=== Task list ===
1: In the SQL Server replication post, translate this sentence into Spanish: "In short, when NOT FOR REPLICATION is enabled on IDENTITY columns (or other constraints), the IDENTITY value is not incremented when INSERTs occur due to replication traffic."
2: Carry on the SQL Server replication post from its last sentence.

Feeds:
Posts
Comments

Posts Tagged ‘In short’

Interesting one today:

In replication, there are several amazing features & configurations to make it robust, dependable & highly performing. These settings need to be correctly leveraged to squeeze out the best performance needed or applicable for each environment. Today, we’ll cover a popular setting called NOT FOR REPLICATION on IDENTITY┬ácolumns.

Concept:

In short, when NOT FOR REPLICATION is enabled on IDENTITY columns (or other constraints), the IDENTITY value is not incremented when INSERTs occur due to replication traffic. But all other direct application traffic will increment IDENTITY value.

Imagine a Sql Server Publisher, let’s say P, that is publishing data to a Sql Server Subscriber, let’s say S. Now, both P & S have table called SampleTable with an IDENTITY column called ID. To make it easy to see the difference, let’s make their IDENTITY definition different at each location (P & S).

  • At Publisher, the IDENTITY value is defined as (1,10).
    • So, its values will be 1, 11, 21, 31, 41, etc.
  • At Subscriber, it is defined as (2, 10).
    • So, its values will be 2, 12, 22, 32, 42, etc.

The Set Up

With the above points, let’s create the table and set up replication between P & S. Followins some of the code used to create table at Publisher (P).

=== Dataset section ===
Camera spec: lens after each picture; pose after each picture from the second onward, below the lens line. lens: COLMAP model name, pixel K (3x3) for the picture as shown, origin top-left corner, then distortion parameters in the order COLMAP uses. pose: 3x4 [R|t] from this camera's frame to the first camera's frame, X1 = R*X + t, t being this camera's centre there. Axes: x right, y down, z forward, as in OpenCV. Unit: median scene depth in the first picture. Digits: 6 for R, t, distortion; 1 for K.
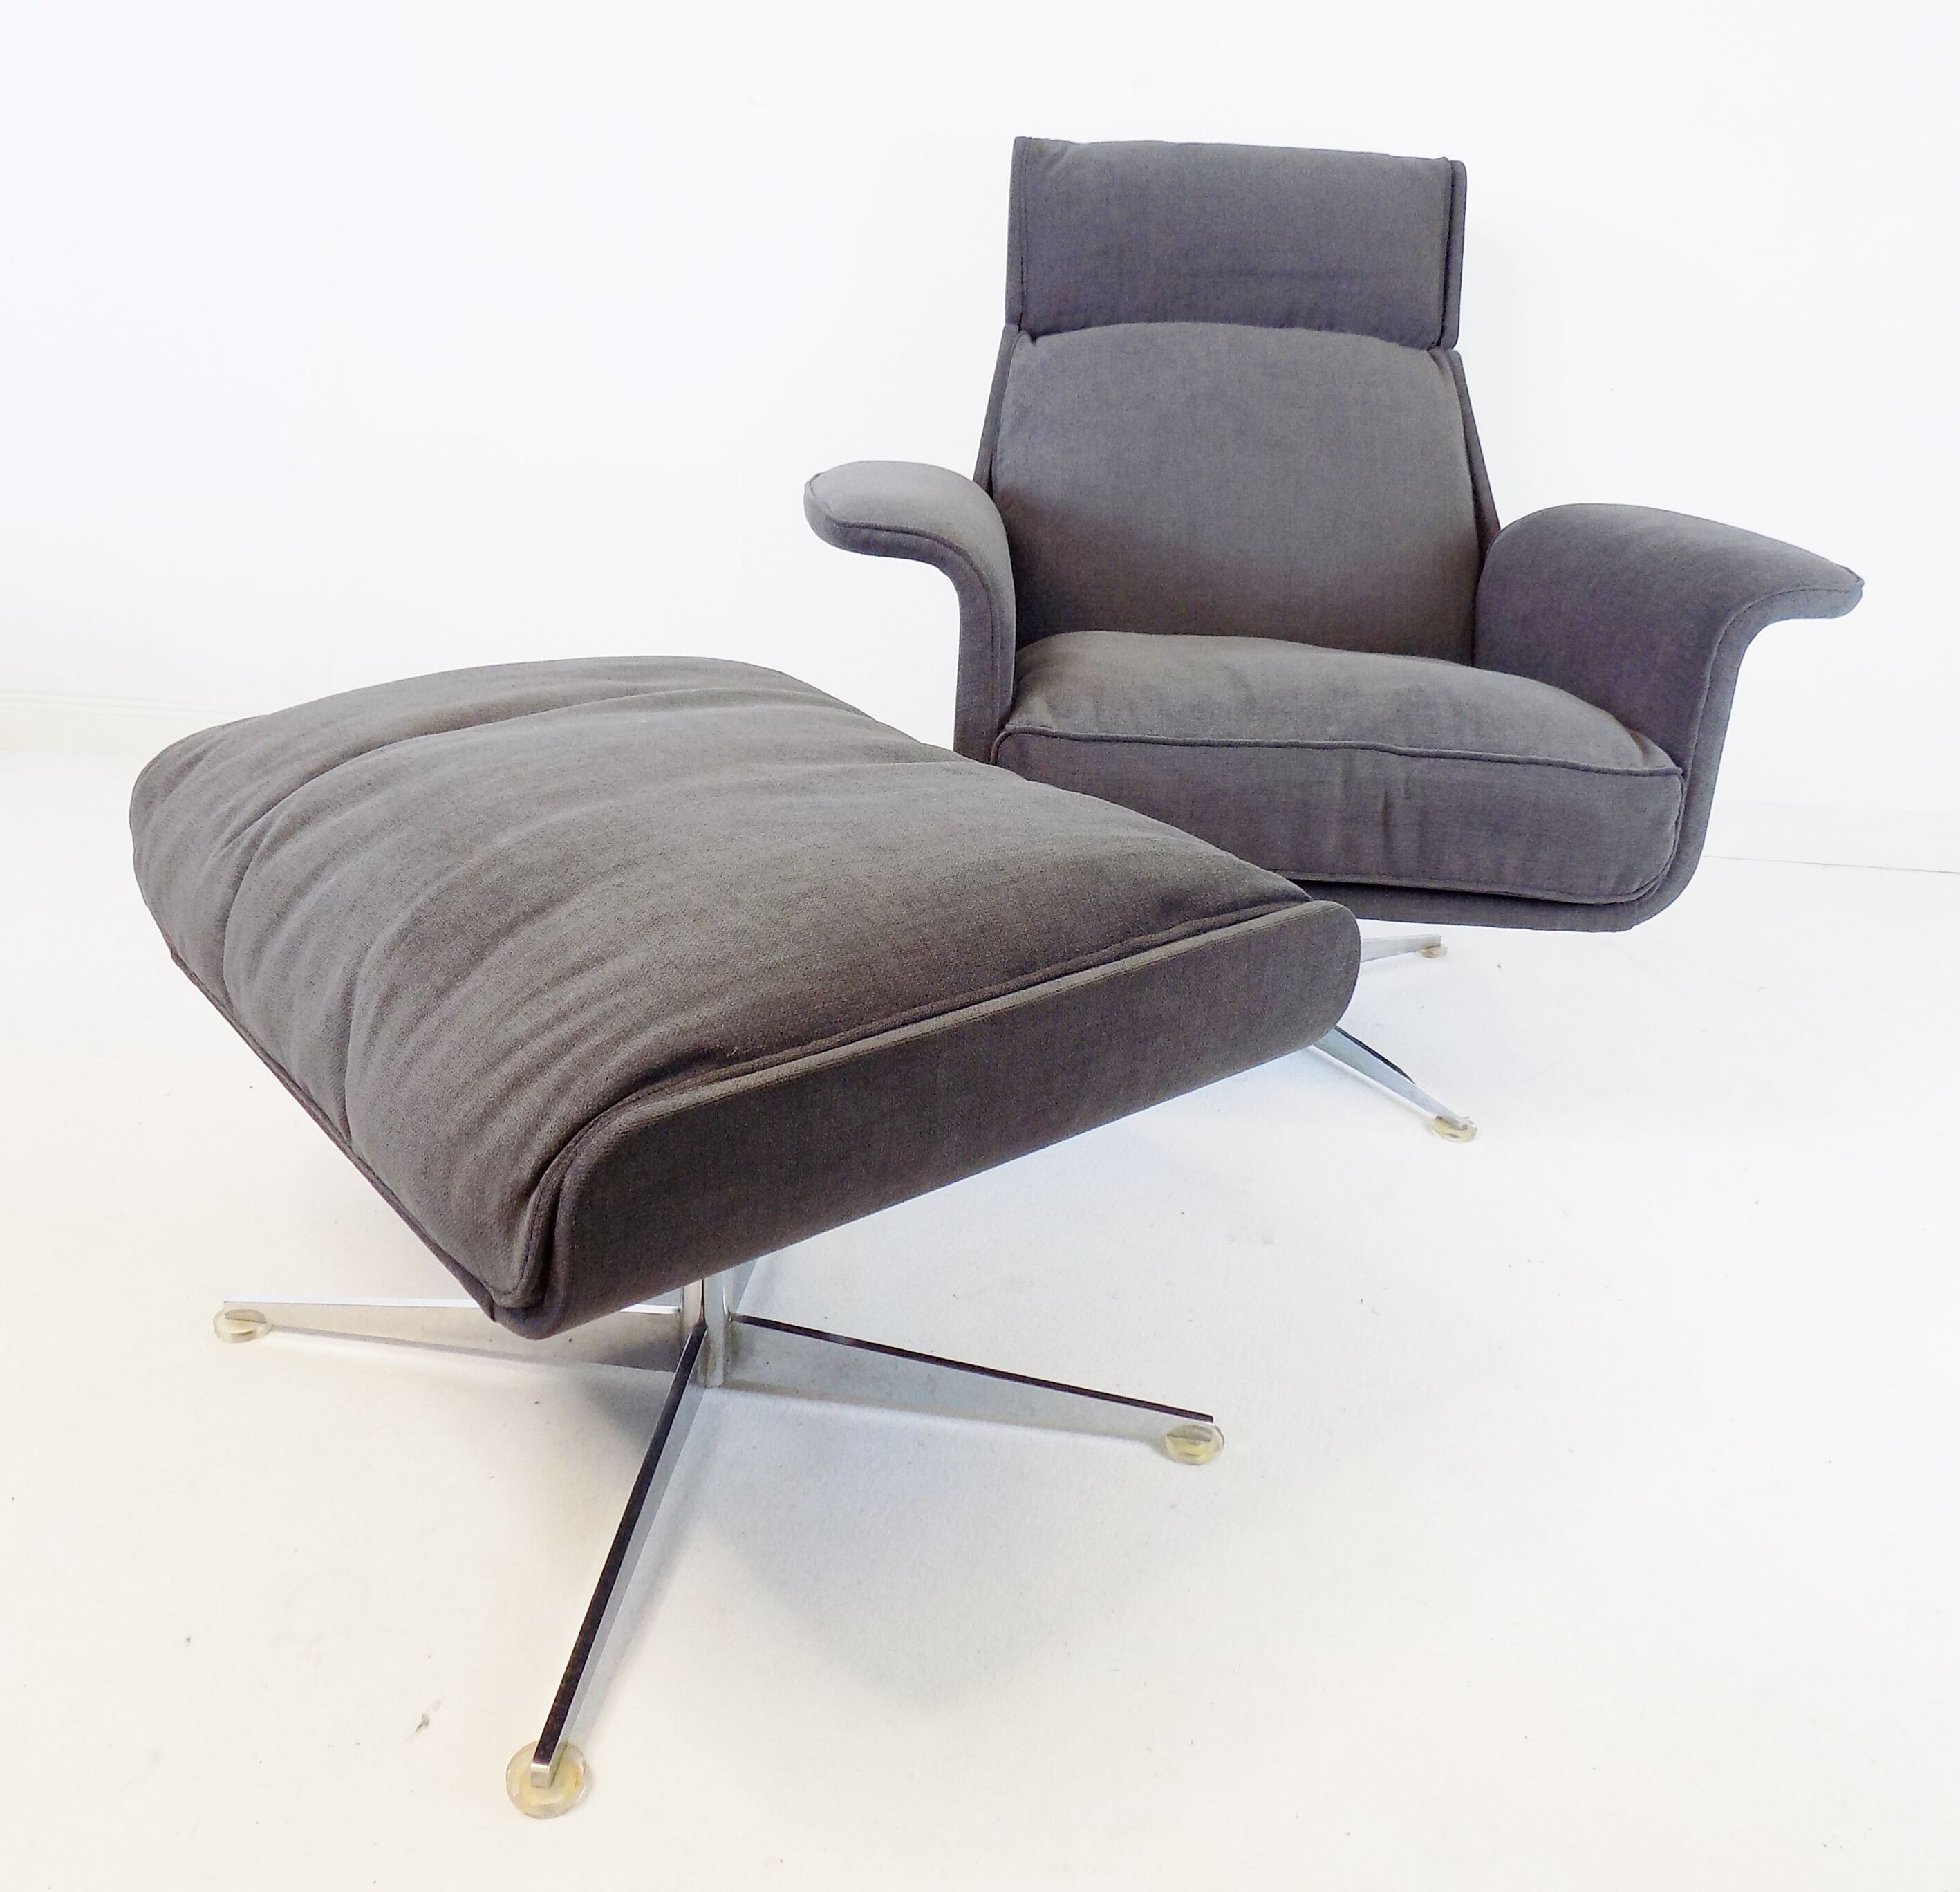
lens RADIAL K [[1914.5, 0, 957.6], [0, 1914.5, 915.3], [0, 0, 1]] dist [0.015584, 0.000000]
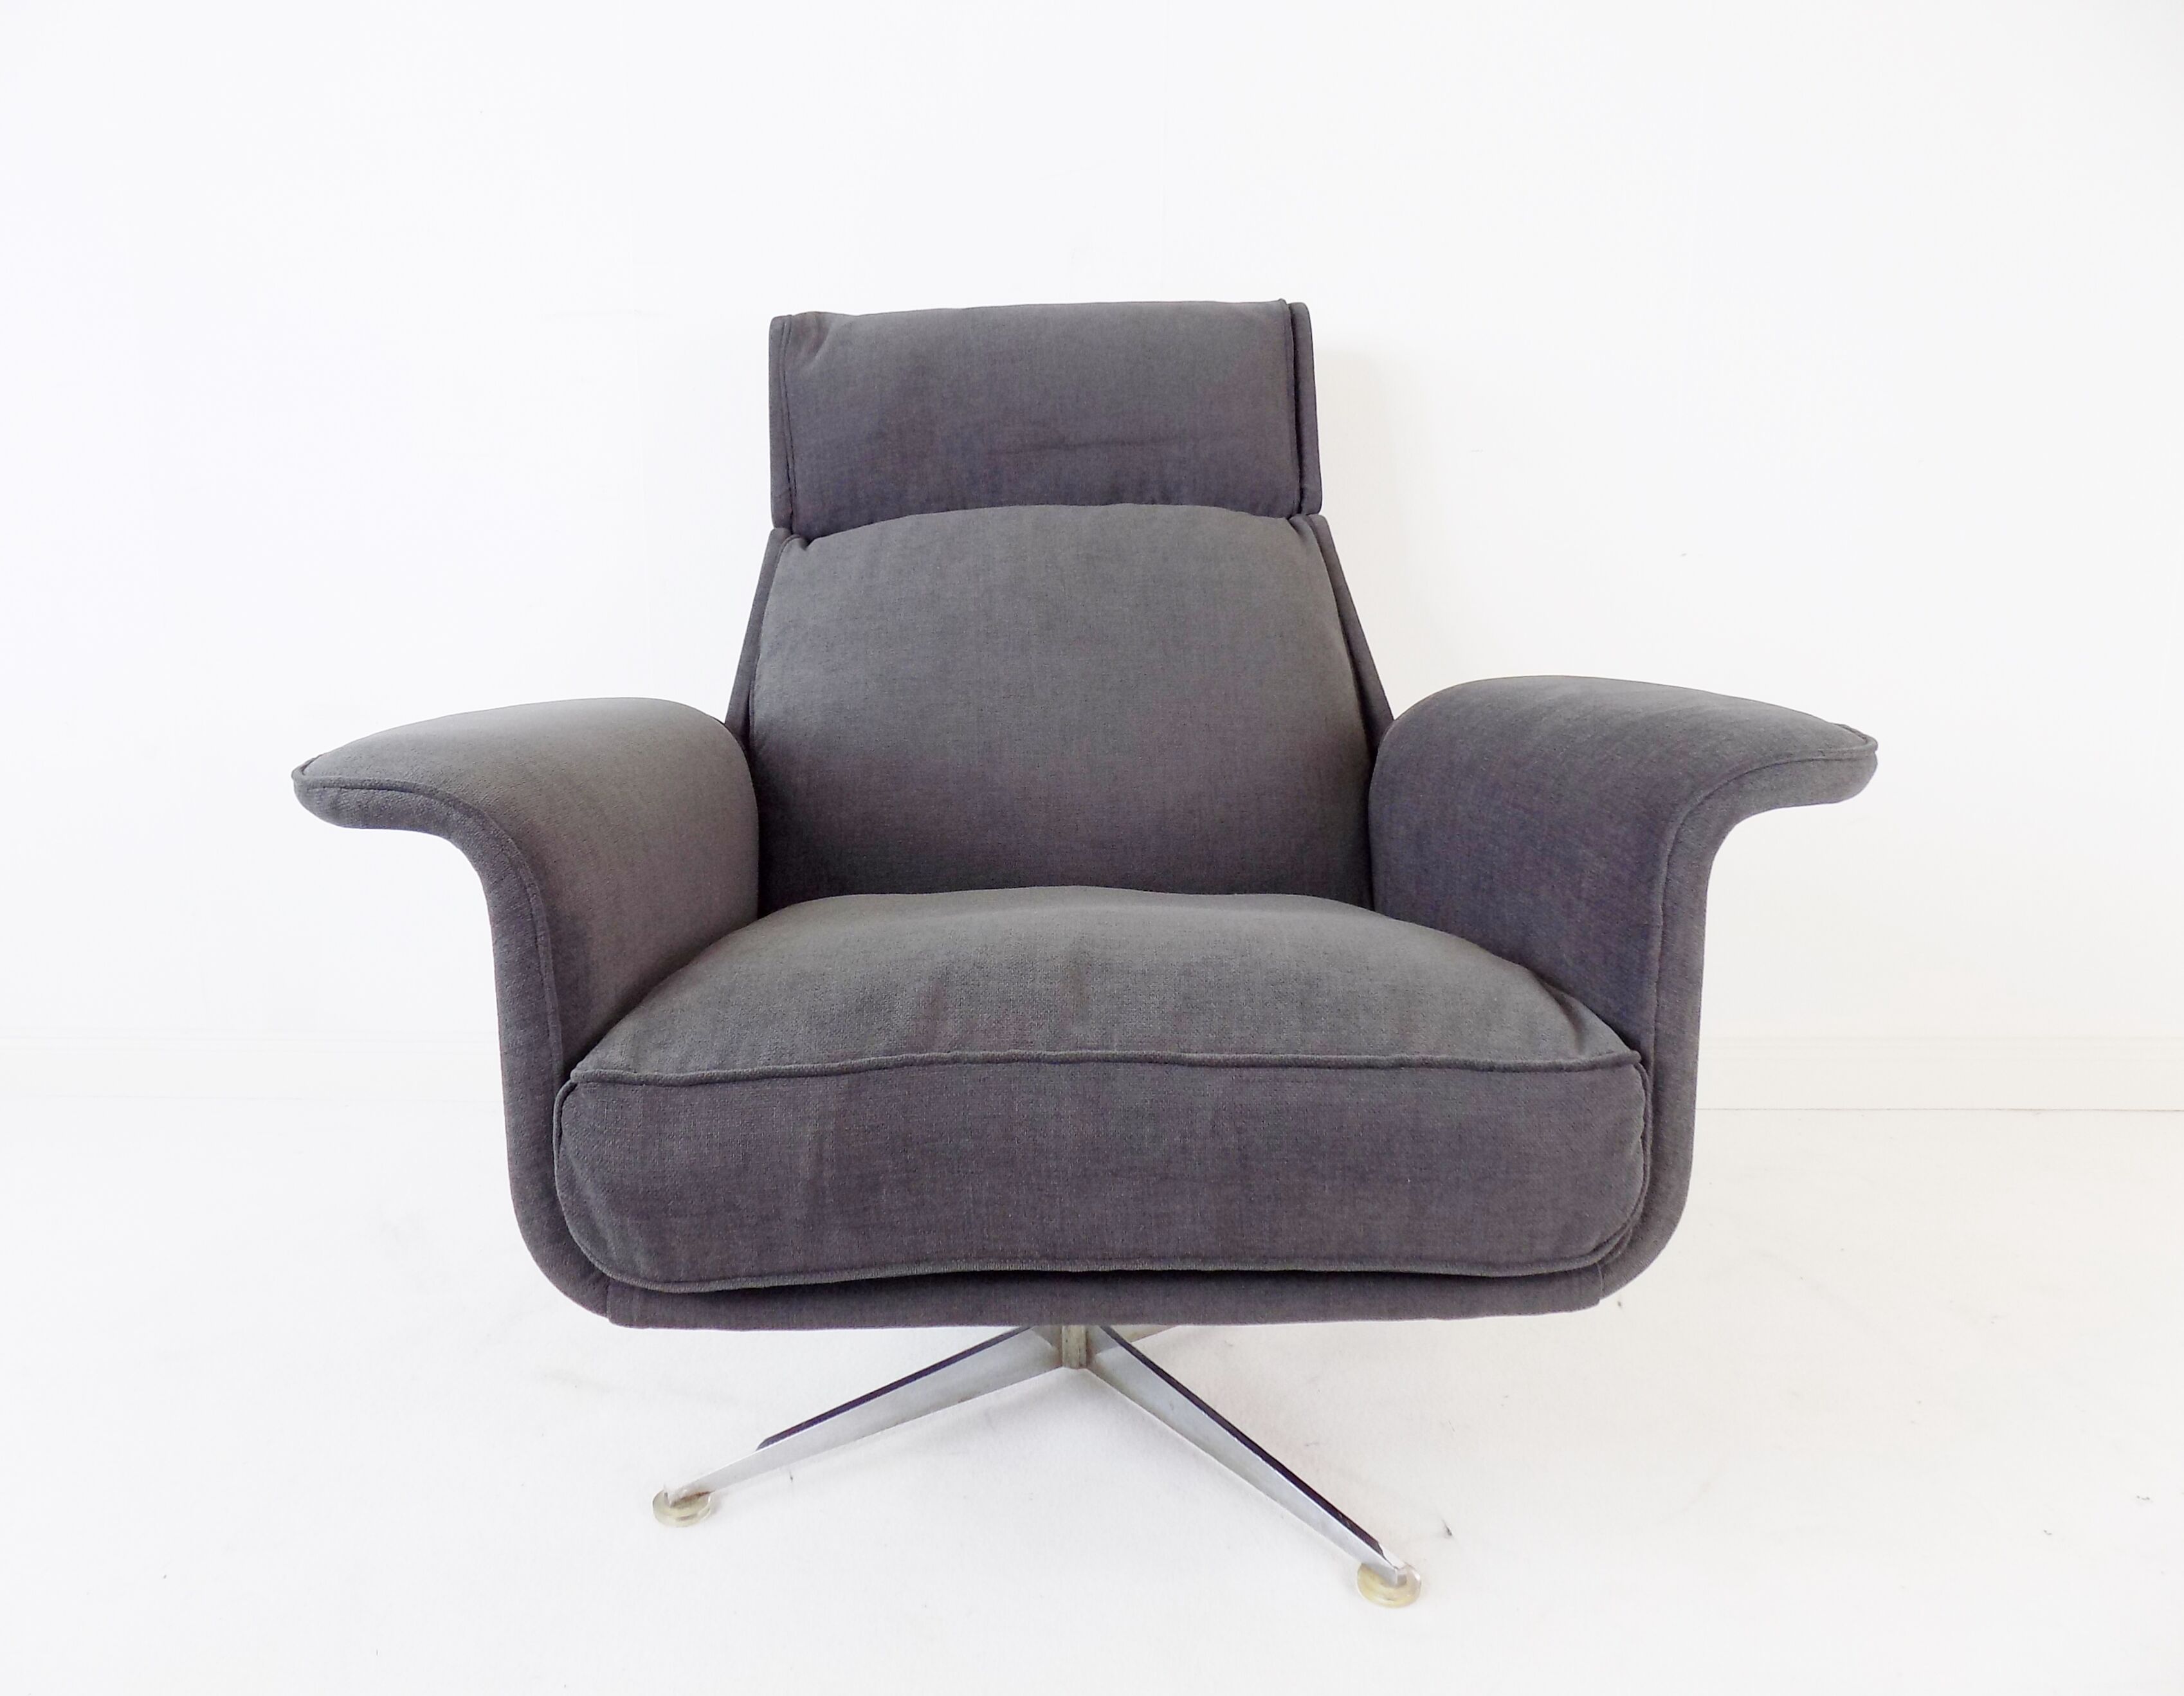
lens RADIAL K [[1682.3, 0, 1037.5], [0, 1682.3, 848.9], [0, 0, 1]] dist [-0.019752, -0.005473]
pose [[0.996623, -0.081647, -0.008747, 0.152085], [0.079308, 0.984697, -0.155186, -0.058325], [0.021283, 0.153968, 0.987847, 0.350596]]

=== Outputs in order ===
1: En resumen, cuando NOT FOR REPLICATION está habilitado en las columnas IDENTITY (o en otras restricciones), el valor de IDENTITY no se incrementa cuando se producen operaciones INSERT debidas al tráfico de replicación.

2:
At Publisher

--
-- CREATE TABLE with IDENTITY set for NOT FOR REPLICATION
--
CREATE TABLE dbo.SampleTable(
     ID     INT          NOT NULL  IDENTITY(1,10)  NOT FOR REPLICATION   PRIMARY KEY   CLUSTERED
   , Name   VARCHAR(20)  NULL      DEFAULT('A')
)
GO

At Subscriber:

Similarly, on Subscriber, create a similar table with different IDENTITY definition.

--
-- CREATE TABLE with IDENTITY set for NOT FOR REPLICATION
--
CREATE TABLE dbo.SampleTable(
     ID     INT          NOT NULL  IDENTITY(2,10)  NOT FOR REPLICATION   PRIMARY KEY     CLUSTERED
   , Name   VARCHAR(20)  NULL      DEFAULT('B')
)
GO

So, there is no overlap between IDENTITY values generated at P & S.

Now let’s watch their behavior, as data in INSERTED into both servers.

  1. When data in INSERTED directly into each location (P & S)
  2. When data is indirectly INSERTED into S due to replication traffic from P

Below is some more code used to check IDENTITY values, Insert new data, etc. in these expirements.

--
-- Query the data
--
SELECT *
FROM dbo.SampleTable
ORDER BY ID ASC

--
-- Check the value of IDENTITY column at each step
--
SELECT IDENT_CURRENT('SampleTable')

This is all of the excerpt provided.